- To be done:
1. In the article on EPIC faculty mentoring roundtables, roughly how many mentees are matched with mentors each semester?
2. Copy the passage of the article on EPIC faculty mentoring roundtables that begins at "Each mentor is" and stops after "faculty mentoring roundtable.", swapping "Blackboard" for "Canvas".
3. Rewrite the paragraph of the article on EPIC faculty mentoring roundtables that begins "Each mentor is EPIC 30 Online Certified" as a short bulleted list that keeps its main facts.

- Selected extract:
--------
EPIC Faculty Mentoring Roundtables Support Growth, Engagement, and Innovation
In literature, King Arthur is well-known as the originator of the round table. This table was a place for leaders to meet and discuss important topics. It created a space where each leader could easily see and hear the others and add to the conversation; at a round table, everyone was equal. Mentoring roundtables serve the same purpose, with a focus on mentors’ experiences mentoring new online faculty.
At Wake Technical Community College, a key component of the college’s quality enhancement plan—eLearning Preparedness Initiative across the College (EPIC)—is mentoring for new online faculty. The mentoring component, developed by a team of faculty, staff, and administrators, was fully implemented in fall 2017 and currently matches approximately 30 mentees per semester with 18 mentors from six core academic divisions.
Each mentor is EPIC 30 Online Certified: EPIC Mentor Certified by completing six hours of training in time management, goals setting, relationship building, and conflict resolution and EPIC Master Certified through the creation of an online course meeting EPIC Quality eLearning Standards. In addition, faculty mentors are supported by a mentoring coordinator who oversees the program and serves as on-call support.
Faculty mentors receive an EPIC Mentoring Handbook containing policies, procedures, forms, and resources used by mentors to support their mentees and to ensure confidentiality in the program. There is also a Blackboard class component, but the most innovative aspect of the program is the faculty mentoring roundtable.
EPIC Faculty Mentoring Roundtables
Mentoring is defined as a developmental, dynamic relationship (Schunk & Mullen, 2013). Functions of mentoring identified by Kram (1988) are career and psychosocial support, role modeling, and engagement, with engagement being key to innovation. The goal of faculty mentoring is to ensure a faculty member’s current and future success (Lechuga, 2014). Faculty mentoring roundtables serve this purpose by facilitating participant growth, support, engagement, and innovative thinking.
Wake Technical Community College created faculty mentoring roundtables based on King Arthur’s model. Although an actual round table is not used, a circle is formed and faculty mentors are situated so they can see other and the faculty mentoring coordinator, who facilitates the roundtable. The QEP Director also attends to contribute to discussions and ask questions to support program improvements.
--------
- Entries provided:

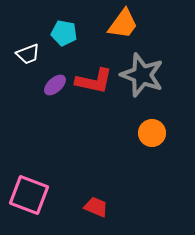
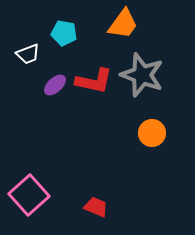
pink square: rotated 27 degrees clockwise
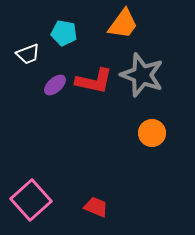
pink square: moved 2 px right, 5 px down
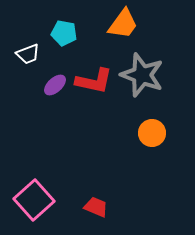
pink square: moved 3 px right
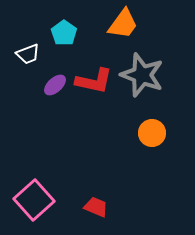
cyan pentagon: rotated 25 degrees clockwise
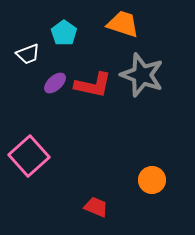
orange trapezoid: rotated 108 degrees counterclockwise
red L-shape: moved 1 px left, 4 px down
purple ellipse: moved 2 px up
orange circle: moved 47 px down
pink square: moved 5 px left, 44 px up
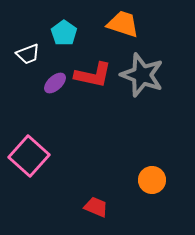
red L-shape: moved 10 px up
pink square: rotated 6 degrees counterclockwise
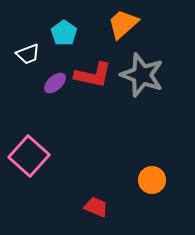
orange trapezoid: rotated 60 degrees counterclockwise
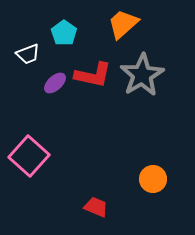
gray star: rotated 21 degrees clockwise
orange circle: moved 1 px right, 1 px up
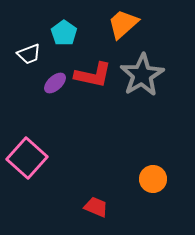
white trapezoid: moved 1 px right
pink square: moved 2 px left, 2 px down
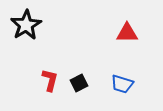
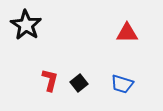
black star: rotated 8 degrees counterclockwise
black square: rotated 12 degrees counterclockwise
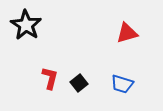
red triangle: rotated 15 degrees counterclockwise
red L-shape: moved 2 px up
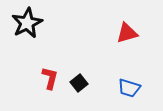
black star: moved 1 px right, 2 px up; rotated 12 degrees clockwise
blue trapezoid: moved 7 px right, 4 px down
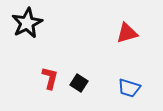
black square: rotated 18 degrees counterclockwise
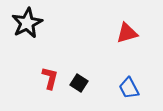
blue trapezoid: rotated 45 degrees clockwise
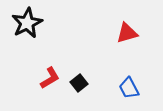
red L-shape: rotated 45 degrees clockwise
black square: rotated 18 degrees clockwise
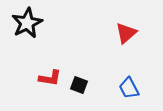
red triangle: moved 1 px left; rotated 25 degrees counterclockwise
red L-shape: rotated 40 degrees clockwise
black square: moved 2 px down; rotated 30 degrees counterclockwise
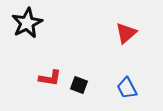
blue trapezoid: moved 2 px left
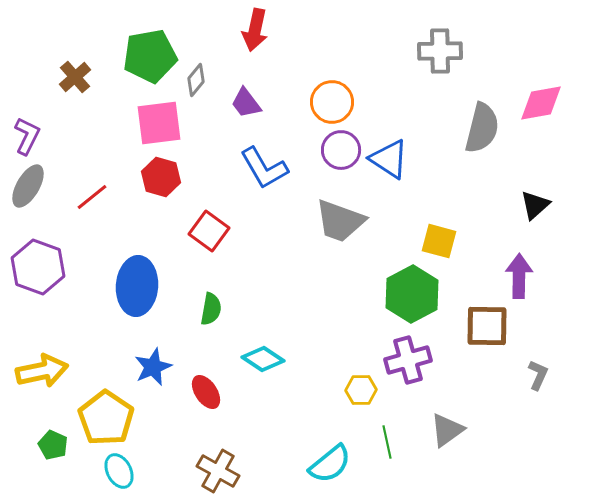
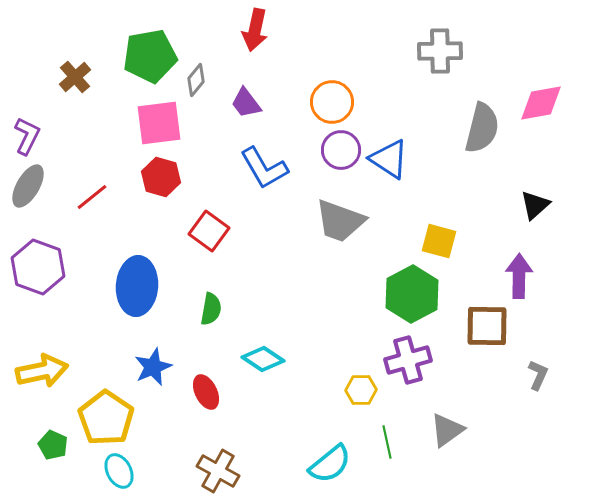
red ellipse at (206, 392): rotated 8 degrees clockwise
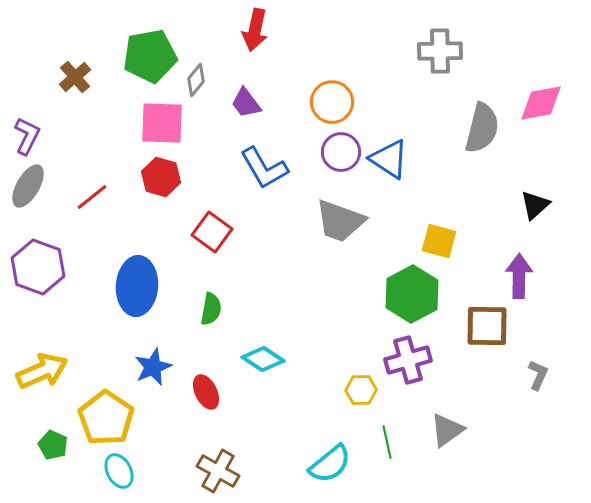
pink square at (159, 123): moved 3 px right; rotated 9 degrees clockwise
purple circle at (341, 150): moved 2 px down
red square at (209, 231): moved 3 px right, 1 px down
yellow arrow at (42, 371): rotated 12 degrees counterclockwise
--------
- Answers below:
1. Approximately 30 mentees per semester.

2.
Each mentor is EPIC 30 Online Certified: EPIC Mentor Certified by completing six hours of training in time management, goals setting, relationship building, and conflict resolution and EPIC Master Certified through the creation of an online course meeting EPIC Quality eLearning Standards. In addition, faculty mentors are supported by a mentoring coordinator who oversees the program and serves as on-call support.
Faculty mentors receive an EPIC Mentoring Handbook containing policies, procedures, forms, and resources used by mentors to support their mentees and to ensure confidentiality in the program. There is also a Canvas class component, but the most innovative aspect of the program is the faculty mentoring roundtable.

3.
- Every mentor is EPIC 30 Online Certified.
- EPIC Mentor Certified: six hours of training in time management, goal setting, relationship building, and conflict resolution.
- EPIC Master Certified: creation of an online course that meets EPIC Quality eLearning Standards.
- A mentoring coordinator oversees the program and provides on-call support to faculty mentors.